What will you do about ghost jobs? For example I see Microsoft has a bunch of generic software engineer roles listed, despite them just doing huge layoffs. If they were actually hiring they could have easily shifted existing workers into those. These aren't highly specialized roles.
Lots of companies continue to hire even as they cut jobs. I would even say it is normal. Ghost jobs do also exist.
> Ghost jobs do also exist.
I don’t know about that. A lot of times companies will already have someone they want but they have to post a job listing for X days before they can fulfill it.
Full time hire process can take a long time and is why contract to hire can get you in the door faster.
What you are describing is a ghost job though, right? At least from the perspective of all the applicants but one.
Oops. I guess I agree with binary132 then. I misread that and apparently added a "not" in there in my head.
This is still a ghost job. A ghost job are jobs advertised that are not intended to be filled. If they are leaving ads up for jobs that are already filled it is a ghost job.
Oops. I guess I agree with binary132 then. I misread that and apparently added a "not" in there in my head.
> If they were actually hiring they could have easily shifted existing workers into those.
I wouldn't assume that it's appropriate to shift people in a layoff to new roles within a company. I remember, when working at Intel, that some people were given opportunity (and preference) to apply to internal roles before being asked to leave.
That being said, not everyone is a good fit to transition to open roles. Other times, a certain amount of headcount turnover is healthy. (I personally felt like a lot of Intel's woes were due to the organization being too insular; and a certain amount of turnover would have helped them.)
This is a great question! I think it is something that the platform can potentially address in the future via community inputs, e.g. people can report they have submitted to this position but never heard back within a week/few weeks. The more a position gets reported, the more indication that it is a ghost job. I am open for ideas here.

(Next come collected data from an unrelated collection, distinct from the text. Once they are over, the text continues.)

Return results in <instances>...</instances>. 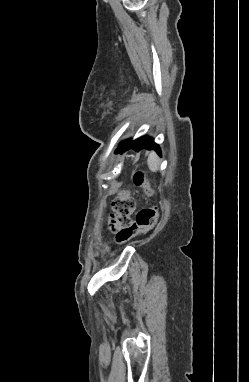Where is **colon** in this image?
I'll return each instance as SVG.
<instances>
[{"instance_id": "5ec220e1", "label": "colon", "mask_w": 249, "mask_h": 382, "mask_svg": "<svg viewBox=\"0 0 249 382\" xmlns=\"http://www.w3.org/2000/svg\"><path fill=\"white\" fill-rule=\"evenodd\" d=\"M134 182L138 186H145L147 192H150L142 171L134 175ZM134 208V199L125 191L112 201V211L108 217L109 229L115 234L116 243L120 246L126 244L135 235L148 231L155 224L157 216L155 207L143 208L135 218H132Z\"/></svg>"}]
</instances>
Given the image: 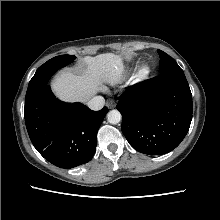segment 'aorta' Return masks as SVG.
I'll return each mask as SVG.
<instances>
[{
    "label": "aorta",
    "instance_id": "aorta-1",
    "mask_svg": "<svg viewBox=\"0 0 220 220\" xmlns=\"http://www.w3.org/2000/svg\"><path fill=\"white\" fill-rule=\"evenodd\" d=\"M121 114L118 110H111L107 114V120L111 124H117L121 121Z\"/></svg>",
    "mask_w": 220,
    "mask_h": 220
}]
</instances>
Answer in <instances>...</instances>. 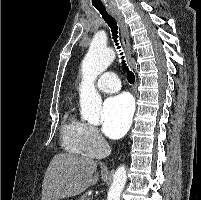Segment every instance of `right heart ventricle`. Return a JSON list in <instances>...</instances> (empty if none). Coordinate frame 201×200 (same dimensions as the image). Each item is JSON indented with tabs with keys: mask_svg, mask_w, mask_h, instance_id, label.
Here are the masks:
<instances>
[{
	"mask_svg": "<svg viewBox=\"0 0 201 200\" xmlns=\"http://www.w3.org/2000/svg\"><path fill=\"white\" fill-rule=\"evenodd\" d=\"M61 138L62 145L68 152L80 155L88 153L84 140V123L74 116L71 110L65 114Z\"/></svg>",
	"mask_w": 201,
	"mask_h": 200,
	"instance_id": "right-heart-ventricle-1",
	"label": "right heart ventricle"
}]
</instances>
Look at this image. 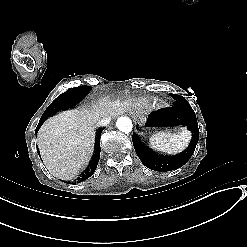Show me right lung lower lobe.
I'll list each match as a JSON object with an SVG mask.
<instances>
[{
    "label": "right lung lower lobe",
    "instance_id": "98d812e1",
    "mask_svg": "<svg viewBox=\"0 0 247 247\" xmlns=\"http://www.w3.org/2000/svg\"><path fill=\"white\" fill-rule=\"evenodd\" d=\"M47 118H48L47 116L41 117V119L37 125V128L35 130L36 133L38 132L39 128L42 126V124L44 123V121ZM102 131H103V128H100L97 130L96 145H95L94 154H93L92 159L89 162L86 170L82 173L81 177H78L77 182L83 181V180L91 177L96 170V167H97V164H98L99 158H100V135H101ZM37 151H38V149H37ZM38 154H39V151H38Z\"/></svg>",
    "mask_w": 247,
    "mask_h": 247
}]
</instances>
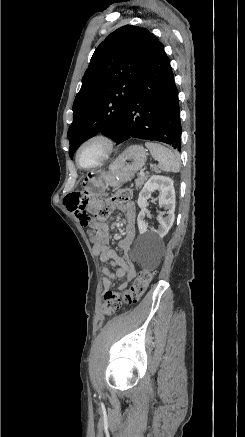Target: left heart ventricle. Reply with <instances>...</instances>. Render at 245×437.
I'll list each match as a JSON object with an SVG mask.
<instances>
[{
    "instance_id": "obj_1",
    "label": "left heart ventricle",
    "mask_w": 245,
    "mask_h": 437,
    "mask_svg": "<svg viewBox=\"0 0 245 437\" xmlns=\"http://www.w3.org/2000/svg\"><path fill=\"white\" fill-rule=\"evenodd\" d=\"M104 148L100 143L94 142L86 145L80 153V163L89 166L96 163L103 155Z\"/></svg>"
}]
</instances>
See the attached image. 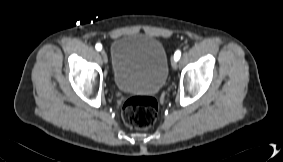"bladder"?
Here are the masks:
<instances>
[{
	"instance_id": "obj_1",
	"label": "bladder",
	"mask_w": 283,
	"mask_h": 162,
	"mask_svg": "<svg viewBox=\"0 0 283 162\" xmlns=\"http://www.w3.org/2000/svg\"><path fill=\"white\" fill-rule=\"evenodd\" d=\"M112 79L127 94H155L168 77V57L163 44L146 34L116 39L111 48Z\"/></svg>"
}]
</instances>
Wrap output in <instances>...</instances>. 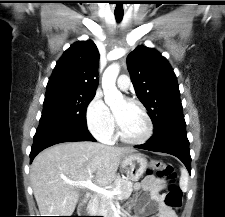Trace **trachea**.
Masks as SVG:
<instances>
[{"label": "trachea", "mask_w": 225, "mask_h": 217, "mask_svg": "<svg viewBox=\"0 0 225 217\" xmlns=\"http://www.w3.org/2000/svg\"><path fill=\"white\" fill-rule=\"evenodd\" d=\"M116 21L119 23L123 18V13H115Z\"/></svg>", "instance_id": "obj_1"}]
</instances>
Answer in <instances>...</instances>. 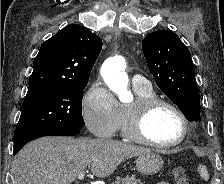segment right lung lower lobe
Masks as SVG:
<instances>
[{"label": "right lung lower lobe", "mask_w": 224, "mask_h": 184, "mask_svg": "<svg viewBox=\"0 0 224 184\" xmlns=\"http://www.w3.org/2000/svg\"><path fill=\"white\" fill-rule=\"evenodd\" d=\"M80 132L79 129H60L50 128L45 130L34 131L22 136L18 141L14 142L13 154L16 155L19 150L28 142L43 136H73Z\"/></svg>", "instance_id": "98d812e1"}]
</instances>
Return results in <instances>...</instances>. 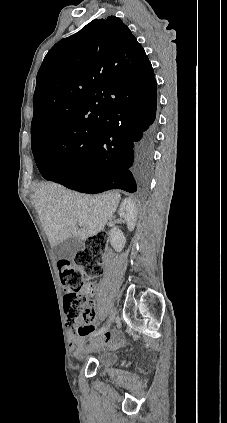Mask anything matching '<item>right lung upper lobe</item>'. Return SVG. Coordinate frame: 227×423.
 Instances as JSON below:
<instances>
[{
    "mask_svg": "<svg viewBox=\"0 0 227 423\" xmlns=\"http://www.w3.org/2000/svg\"><path fill=\"white\" fill-rule=\"evenodd\" d=\"M157 91L151 63L129 28L115 16L94 19L56 43L38 71L31 142L60 136L95 140L108 108Z\"/></svg>",
    "mask_w": 227,
    "mask_h": 423,
    "instance_id": "cb5924a9",
    "label": "right lung upper lobe"
}]
</instances>
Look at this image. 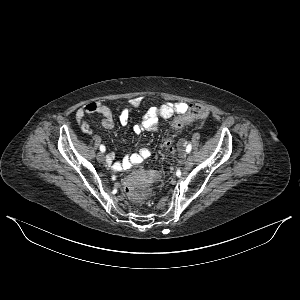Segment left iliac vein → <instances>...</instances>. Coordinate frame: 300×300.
Returning a JSON list of instances; mask_svg holds the SVG:
<instances>
[{
    "label": "left iliac vein",
    "mask_w": 300,
    "mask_h": 300,
    "mask_svg": "<svg viewBox=\"0 0 300 300\" xmlns=\"http://www.w3.org/2000/svg\"><path fill=\"white\" fill-rule=\"evenodd\" d=\"M193 165V158L192 156L188 155L186 156V159H185V169L188 170L192 167Z\"/></svg>",
    "instance_id": "left-iliac-vein-1"
}]
</instances>
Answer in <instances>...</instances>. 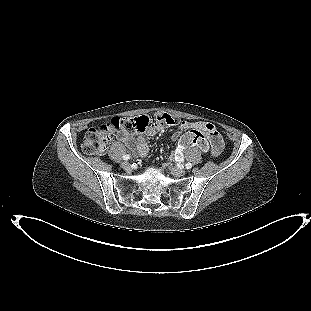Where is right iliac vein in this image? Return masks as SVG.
<instances>
[{
    "mask_svg": "<svg viewBox=\"0 0 311 311\" xmlns=\"http://www.w3.org/2000/svg\"><path fill=\"white\" fill-rule=\"evenodd\" d=\"M121 166H122V168H124V169H128V168L130 167V163L127 162V161H124V162L121 163Z\"/></svg>",
    "mask_w": 311,
    "mask_h": 311,
    "instance_id": "right-iliac-vein-1",
    "label": "right iliac vein"
}]
</instances>
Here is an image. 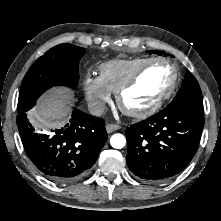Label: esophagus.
<instances>
[{
    "mask_svg": "<svg viewBox=\"0 0 221 221\" xmlns=\"http://www.w3.org/2000/svg\"><path fill=\"white\" fill-rule=\"evenodd\" d=\"M120 128H121V127H120V125H118V124L108 123V124L106 125V130H107L108 133H111V132H113V131H116V130H118V129H120Z\"/></svg>",
    "mask_w": 221,
    "mask_h": 221,
    "instance_id": "1",
    "label": "esophagus"
}]
</instances>
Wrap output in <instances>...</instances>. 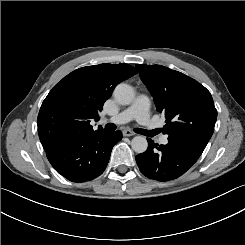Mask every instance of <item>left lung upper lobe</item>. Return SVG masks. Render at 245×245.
<instances>
[{"mask_svg": "<svg viewBox=\"0 0 245 245\" xmlns=\"http://www.w3.org/2000/svg\"><path fill=\"white\" fill-rule=\"evenodd\" d=\"M156 108L165 114L168 139L203 151L210 140L217 110L210 92L187 75L161 65L137 64Z\"/></svg>", "mask_w": 245, "mask_h": 245, "instance_id": "left-lung-upper-lobe-1", "label": "left lung upper lobe"}]
</instances>
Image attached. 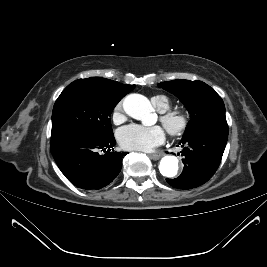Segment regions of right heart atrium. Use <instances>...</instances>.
Segmentation results:
<instances>
[{"label":"right heart atrium","instance_id":"1","mask_svg":"<svg viewBox=\"0 0 267 267\" xmlns=\"http://www.w3.org/2000/svg\"><path fill=\"white\" fill-rule=\"evenodd\" d=\"M112 119L115 123H120L124 119L122 103H119L114 108Z\"/></svg>","mask_w":267,"mask_h":267}]
</instances>
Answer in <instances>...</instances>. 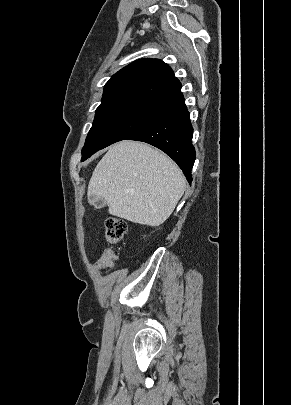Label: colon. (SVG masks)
<instances>
[{
    "label": "colon",
    "mask_w": 291,
    "mask_h": 405,
    "mask_svg": "<svg viewBox=\"0 0 291 405\" xmlns=\"http://www.w3.org/2000/svg\"><path fill=\"white\" fill-rule=\"evenodd\" d=\"M105 229L107 242L110 245H115L124 238L127 232V224L124 220L111 216L105 221ZM116 260L117 254L115 250L112 247H107L103 250L97 261V267L100 269H109Z\"/></svg>",
    "instance_id": "1"
}]
</instances>
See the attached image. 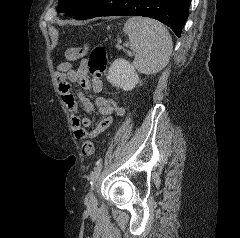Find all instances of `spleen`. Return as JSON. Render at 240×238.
<instances>
[{"label":"spleen","instance_id":"spleen-1","mask_svg":"<svg viewBox=\"0 0 240 238\" xmlns=\"http://www.w3.org/2000/svg\"><path fill=\"white\" fill-rule=\"evenodd\" d=\"M123 31L128 35L130 48L136 52L133 65L138 71L152 75L167 65L173 43L171 35L160 22L131 17Z\"/></svg>","mask_w":240,"mask_h":238}]
</instances>
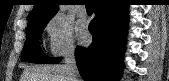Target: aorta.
Segmentation results:
<instances>
[{
	"instance_id": "aorta-1",
	"label": "aorta",
	"mask_w": 169,
	"mask_h": 81,
	"mask_svg": "<svg viewBox=\"0 0 169 81\" xmlns=\"http://www.w3.org/2000/svg\"><path fill=\"white\" fill-rule=\"evenodd\" d=\"M60 13H65V9L64 8H60Z\"/></svg>"
}]
</instances>
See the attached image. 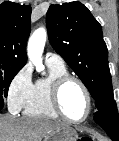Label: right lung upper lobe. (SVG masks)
<instances>
[{"instance_id":"right-lung-upper-lobe-1","label":"right lung upper lobe","mask_w":119,"mask_h":141,"mask_svg":"<svg viewBox=\"0 0 119 141\" xmlns=\"http://www.w3.org/2000/svg\"><path fill=\"white\" fill-rule=\"evenodd\" d=\"M31 11L14 2L0 5V69L20 70L26 64Z\"/></svg>"}]
</instances>
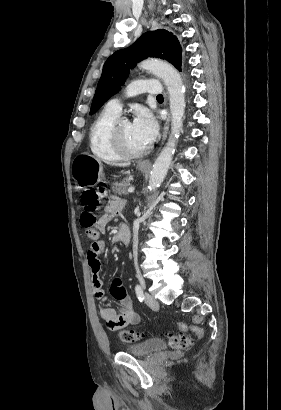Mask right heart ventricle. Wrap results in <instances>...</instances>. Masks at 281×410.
Instances as JSON below:
<instances>
[{
  "instance_id": "obj_1",
  "label": "right heart ventricle",
  "mask_w": 281,
  "mask_h": 410,
  "mask_svg": "<svg viewBox=\"0 0 281 410\" xmlns=\"http://www.w3.org/2000/svg\"><path fill=\"white\" fill-rule=\"evenodd\" d=\"M118 117L119 112L106 106L91 125L89 147L97 159L105 162H116L123 159L110 140L111 127Z\"/></svg>"
}]
</instances>
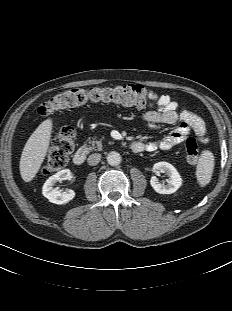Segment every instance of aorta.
Listing matches in <instances>:
<instances>
[{
  "mask_svg": "<svg viewBox=\"0 0 232 311\" xmlns=\"http://www.w3.org/2000/svg\"><path fill=\"white\" fill-rule=\"evenodd\" d=\"M121 155L118 152L111 151L107 155V162L111 166H117L121 163Z\"/></svg>",
  "mask_w": 232,
  "mask_h": 311,
  "instance_id": "obj_1",
  "label": "aorta"
}]
</instances>
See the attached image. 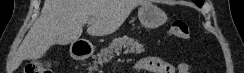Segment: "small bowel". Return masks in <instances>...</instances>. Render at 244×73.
<instances>
[{"label": "small bowel", "mask_w": 244, "mask_h": 73, "mask_svg": "<svg viewBox=\"0 0 244 73\" xmlns=\"http://www.w3.org/2000/svg\"><path fill=\"white\" fill-rule=\"evenodd\" d=\"M133 69L135 73H190L187 63L182 62L174 66L157 57L140 59L133 65Z\"/></svg>", "instance_id": "1"}]
</instances>
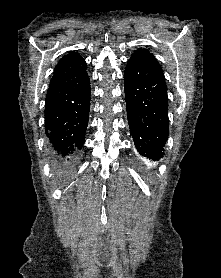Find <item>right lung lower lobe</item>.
<instances>
[{
    "label": "right lung lower lobe",
    "instance_id": "1",
    "mask_svg": "<svg viewBox=\"0 0 221 278\" xmlns=\"http://www.w3.org/2000/svg\"><path fill=\"white\" fill-rule=\"evenodd\" d=\"M90 81L87 72L54 87L45 100V132L56 154V161L66 168L81 149L89 120Z\"/></svg>",
    "mask_w": 221,
    "mask_h": 278
}]
</instances>
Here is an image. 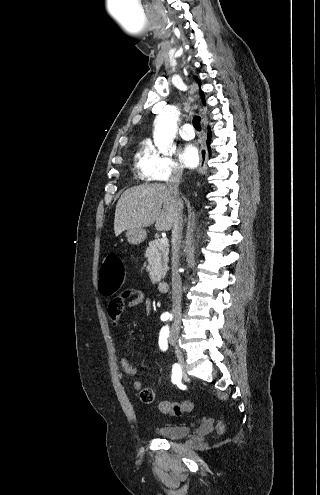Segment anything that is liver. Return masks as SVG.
<instances>
[{"instance_id": "6515ba94", "label": "liver", "mask_w": 320, "mask_h": 495, "mask_svg": "<svg viewBox=\"0 0 320 495\" xmlns=\"http://www.w3.org/2000/svg\"><path fill=\"white\" fill-rule=\"evenodd\" d=\"M182 208L181 200L175 198L165 185L145 184L127 189L116 205L115 235L154 223L156 230L169 231Z\"/></svg>"}]
</instances>
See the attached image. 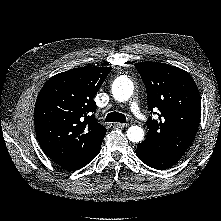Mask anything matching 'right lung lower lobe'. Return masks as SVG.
<instances>
[{
	"mask_svg": "<svg viewBox=\"0 0 221 221\" xmlns=\"http://www.w3.org/2000/svg\"><path fill=\"white\" fill-rule=\"evenodd\" d=\"M100 149L93 153L91 156L81 160V161H55L59 166L68 170L81 169L90 163L99 153Z\"/></svg>",
	"mask_w": 221,
	"mask_h": 221,
	"instance_id": "98d812e1",
	"label": "right lung lower lobe"
}]
</instances>
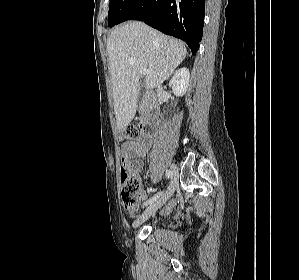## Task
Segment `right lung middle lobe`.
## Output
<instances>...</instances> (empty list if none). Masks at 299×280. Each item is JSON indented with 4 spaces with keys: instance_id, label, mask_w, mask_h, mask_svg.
I'll use <instances>...</instances> for the list:
<instances>
[{
    "instance_id": "obj_1",
    "label": "right lung middle lobe",
    "mask_w": 299,
    "mask_h": 280,
    "mask_svg": "<svg viewBox=\"0 0 299 280\" xmlns=\"http://www.w3.org/2000/svg\"><path fill=\"white\" fill-rule=\"evenodd\" d=\"M136 1L137 0H110L108 26L113 27L119 24L122 16Z\"/></svg>"
}]
</instances>
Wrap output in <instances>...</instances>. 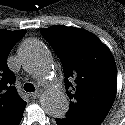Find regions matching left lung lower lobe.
Segmentation results:
<instances>
[{"label": "left lung lower lobe", "mask_w": 125, "mask_h": 125, "mask_svg": "<svg viewBox=\"0 0 125 125\" xmlns=\"http://www.w3.org/2000/svg\"><path fill=\"white\" fill-rule=\"evenodd\" d=\"M56 123L57 125H97L94 123L80 121V120L69 118V117L57 118Z\"/></svg>", "instance_id": "1"}]
</instances>
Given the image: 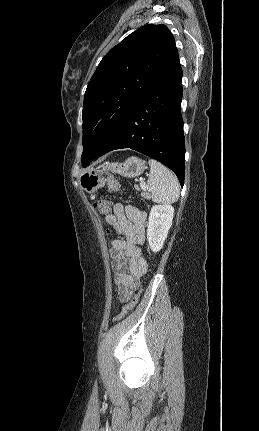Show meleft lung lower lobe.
I'll list each match as a JSON object with an SVG mask.
<instances>
[{"mask_svg": "<svg viewBox=\"0 0 259 431\" xmlns=\"http://www.w3.org/2000/svg\"><path fill=\"white\" fill-rule=\"evenodd\" d=\"M182 69L179 57L153 88L126 114L94 159L131 148L152 157L184 184L185 142L181 116Z\"/></svg>", "mask_w": 259, "mask_h": 431, "instance_id": "0a47b994", "label": "left lung lower lobe"}]
</instances>
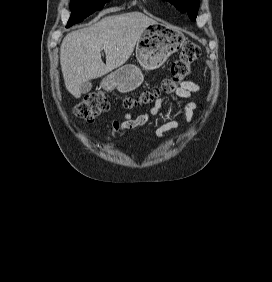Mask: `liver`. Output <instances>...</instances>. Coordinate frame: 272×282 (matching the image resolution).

Sometimes, companies shift engineers whenever they can before layoffs, and sometimes, they let go folks to rehire or hire back folks that were laid off if rehire proves difficult. I am not sure why companies do this but have seem it happens.
"Huge" may be an overstatement. They laid off 6,000 people which is obviously a lot of individuals losing their jobs but only represents 3% of the company. In today's market a 3% layoff is comparatively small.
I've never heard of a company doing a layoff in the way you describe, eliminating thousands of roles and immediately moving those people into open roles throughout the company. It assumes the employees are fungible and will be a good fit for any open position and would lead to everyone knowing the layoff is coming well before its announced.